The two clubs have had preliminary trade talks, the Dispatch has learned. The discussions have involved Pittsburgh trading the rights to one or two of their pending unrestricted free agents -- players the Penguins have decided they can't keep because of the salary cap -- to the Blue Jackets for draft pick or player
It's unclear who the players are, but Ryan Malone and Brooks Orpik seem like logical choices. Hey, why not Marian Hossa?
My guess is the Blue Jackets will be giving up draft picks. I don't think anything is imminent. Right now, Penguins GM Ray Shero has to be sweating it out deciding
who he's going to keep or let go...When he figures out how he's going to build the roster, the trading could commence.
The conventional wisdom each summer is that talks won't get serious until the draft gets underway on on June 20. But that's not true anymore.
We agree that if anything would happen, it's probably going to be more towards the draft day, and the return for Pittsburgh almost certainly will be draft picks. The Penguins gave up their first three picks to acquire roster players (1st for Hossa, 2nd for Hal Gill and the 3rd to get Georges Laraque last year).
At this point, the key word in the quoted artice is "preliminary". We wouldn't imagine anything is imminent, Shero's probably looking at all possibilities open to him.

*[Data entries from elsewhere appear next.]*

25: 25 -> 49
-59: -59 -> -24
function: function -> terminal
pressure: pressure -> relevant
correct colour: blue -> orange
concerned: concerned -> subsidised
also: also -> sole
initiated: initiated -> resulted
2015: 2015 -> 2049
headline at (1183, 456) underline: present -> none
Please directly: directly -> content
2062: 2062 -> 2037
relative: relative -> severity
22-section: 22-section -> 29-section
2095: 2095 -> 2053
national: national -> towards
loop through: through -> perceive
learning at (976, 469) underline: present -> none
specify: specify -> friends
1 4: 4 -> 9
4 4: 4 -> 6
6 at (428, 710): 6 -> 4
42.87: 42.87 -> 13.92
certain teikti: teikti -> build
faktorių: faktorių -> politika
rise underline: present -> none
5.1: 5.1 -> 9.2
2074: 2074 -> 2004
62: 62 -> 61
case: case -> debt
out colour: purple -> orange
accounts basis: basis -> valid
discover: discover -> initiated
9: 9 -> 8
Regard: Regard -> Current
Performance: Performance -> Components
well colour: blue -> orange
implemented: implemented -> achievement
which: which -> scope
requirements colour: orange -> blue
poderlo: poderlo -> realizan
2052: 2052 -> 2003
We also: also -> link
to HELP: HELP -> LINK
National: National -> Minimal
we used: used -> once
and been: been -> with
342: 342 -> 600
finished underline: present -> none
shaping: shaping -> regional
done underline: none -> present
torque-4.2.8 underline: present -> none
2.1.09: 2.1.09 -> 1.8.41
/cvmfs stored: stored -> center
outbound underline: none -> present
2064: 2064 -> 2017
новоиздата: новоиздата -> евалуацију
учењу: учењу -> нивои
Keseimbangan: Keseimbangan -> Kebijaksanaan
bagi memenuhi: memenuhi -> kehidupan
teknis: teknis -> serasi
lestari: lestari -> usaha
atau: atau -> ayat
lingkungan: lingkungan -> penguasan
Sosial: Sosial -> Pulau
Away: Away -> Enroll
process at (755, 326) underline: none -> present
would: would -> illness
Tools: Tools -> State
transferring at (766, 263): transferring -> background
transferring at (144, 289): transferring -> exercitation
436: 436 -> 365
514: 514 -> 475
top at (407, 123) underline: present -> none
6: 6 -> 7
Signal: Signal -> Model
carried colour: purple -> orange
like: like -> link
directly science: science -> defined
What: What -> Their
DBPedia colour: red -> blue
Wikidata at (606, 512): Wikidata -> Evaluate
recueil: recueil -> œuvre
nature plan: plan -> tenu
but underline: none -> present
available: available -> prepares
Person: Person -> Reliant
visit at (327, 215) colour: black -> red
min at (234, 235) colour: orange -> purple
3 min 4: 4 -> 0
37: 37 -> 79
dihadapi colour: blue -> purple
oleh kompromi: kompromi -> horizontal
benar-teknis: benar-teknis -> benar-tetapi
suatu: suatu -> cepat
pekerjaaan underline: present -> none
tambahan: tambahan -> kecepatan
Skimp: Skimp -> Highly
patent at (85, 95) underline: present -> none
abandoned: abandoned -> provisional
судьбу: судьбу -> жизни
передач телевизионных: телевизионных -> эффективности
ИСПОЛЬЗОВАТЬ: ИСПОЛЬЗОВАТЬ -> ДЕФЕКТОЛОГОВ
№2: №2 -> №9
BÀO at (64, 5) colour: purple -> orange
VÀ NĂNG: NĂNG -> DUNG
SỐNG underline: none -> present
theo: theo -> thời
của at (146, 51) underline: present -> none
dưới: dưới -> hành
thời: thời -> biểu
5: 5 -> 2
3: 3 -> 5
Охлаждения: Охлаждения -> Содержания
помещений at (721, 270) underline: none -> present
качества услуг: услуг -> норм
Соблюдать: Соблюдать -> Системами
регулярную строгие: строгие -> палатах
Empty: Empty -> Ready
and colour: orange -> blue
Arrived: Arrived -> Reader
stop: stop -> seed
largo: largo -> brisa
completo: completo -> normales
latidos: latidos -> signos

There is a history to this, right before the "silly season" of free agent signing in 2002 a couple of deals were made. The only one we can remember off the top of our head is Toronto sending UFA to be Tie Domi to Nashville for an 8th round pick. The rationale was a loop-hole in the old CBA that a low budget team like Nashville would get a compensatory pick for losing Domi (who ended up going back to Toronto) and Toronto got a little extra. Toronto, we believe, wouldn't have stood to gain a compensatory pick had they lost Domi because they spent too much money on salary and weren't eligible for the pick under the terms of the previous CBA.
Back to present day, this makes sense for the Pens. If initial talks with Malone or Orpik showed the players were asking for more money than Pittsburgh could budget, or if the players were interested in seeing just how much they could get when 30 teams bid on their services, Pittsburgh doesn't get much when they walk. At least by trading the short-term rights to a UFA to be, they could receive a needed draft pick in two weeks.
By that same token, if the player really wanted to test the open market, what good would it do to trade his rights for conditional draft picks that likely won't come to pass. And while the article specifically mentions Malone, Orpik and Hossa, the Penguins have a host of other impending free agents (Laraque, Adam Hall, Pascal Dupuis, Jarkko Ruutu and Ty Conklin, among others). Perhaps Columbus specifically contacted Pittsburgh about getting a leg up on everyone else when it comes to getting a chance to negotiate with a lesser light. It's pure speculation on our end, of course, but right now no one seems to know much of anything.
We're not sure how the NHL would respond to a conditional trade like this--they weren't happy about the Toronto/Nashville shenanigans back in 2002-- but something would be better than nothing. Plus the last CBA was hundreds and hundreds of pages of legal mumbo-jumbo that dozens and dozens of lawyers wrote, proofread and tweaked. With examples like the 2002 loophole still a little fresh on their minds, we think if they wanted to close it, it would have been done. But then again compared to the major issues of that document (salary cap, defining revenues to be shared, etc) this couldn't have been too prominent on the radar.
And say, who was the assistant GM back in Nashville that would have knowledge of this practice to be keyed in? The very same Shero. This will be an interesting development to watch unfold.
Also last season it might be relevant to point out that the Preds dealt to UFA to bes (Kimmo Timonen and Scott Hartnell) for a first round pick last summer, so it seems recent precedent would be in favor of this deal to happen.
Where there's smoke there's not always fire, but since this is coming from a non-rumormongering source that's actually based in the other city, we won't flat out dismiss it as trash.
Eyes and ears open Pens fans, business is most assuredly about to pick up.